Could you reproduce, exactly and alone, the lines running from the one with "NCAGE R00E1" to the end of the data below?
··· Available data ···
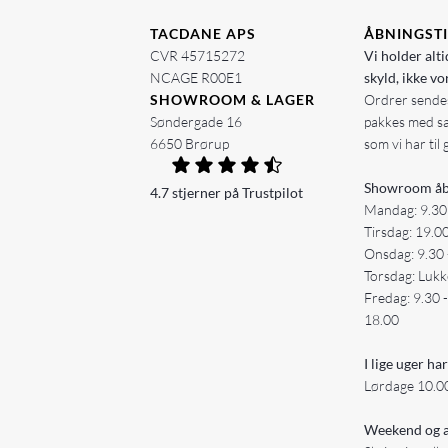
TACDANE APS
ÅBNINGST
CVR 45715272
Vi holder alti
NCAGE R00E1
skyld, ikke vo
SHOWROOM & LAGER
Ordrer sendes
Søndergade 16
pakkes med s
6650 Brørup
som vi har til 
Showroom åb
4.7 stjerner på Trustpilot
Mandag: 9.30
Tirsdag: 19.0
Onsdag: 9.30 
Torsdag: Lukk
Fredag: 9.30 
18.00
I lige uger har
Lørdage 10.00
Weekend og a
···
• Task response
NCAGE R00E1
skyld, ikke vo
SHOWROOM & LAGER
Ordrer sendes
Søndergade 16
pakkes med s
6650 Brørup
som vi har til 
Showroom åb
4.7 stjerner på Trustpilot
Mandag: 9.30
Tirsdag: 19.0
Onsdag: 9.30 
Torsdag: Lukk
Fredag: 9.30 
18.00
I lige uger har
Lørdage 10.00
Weekend og a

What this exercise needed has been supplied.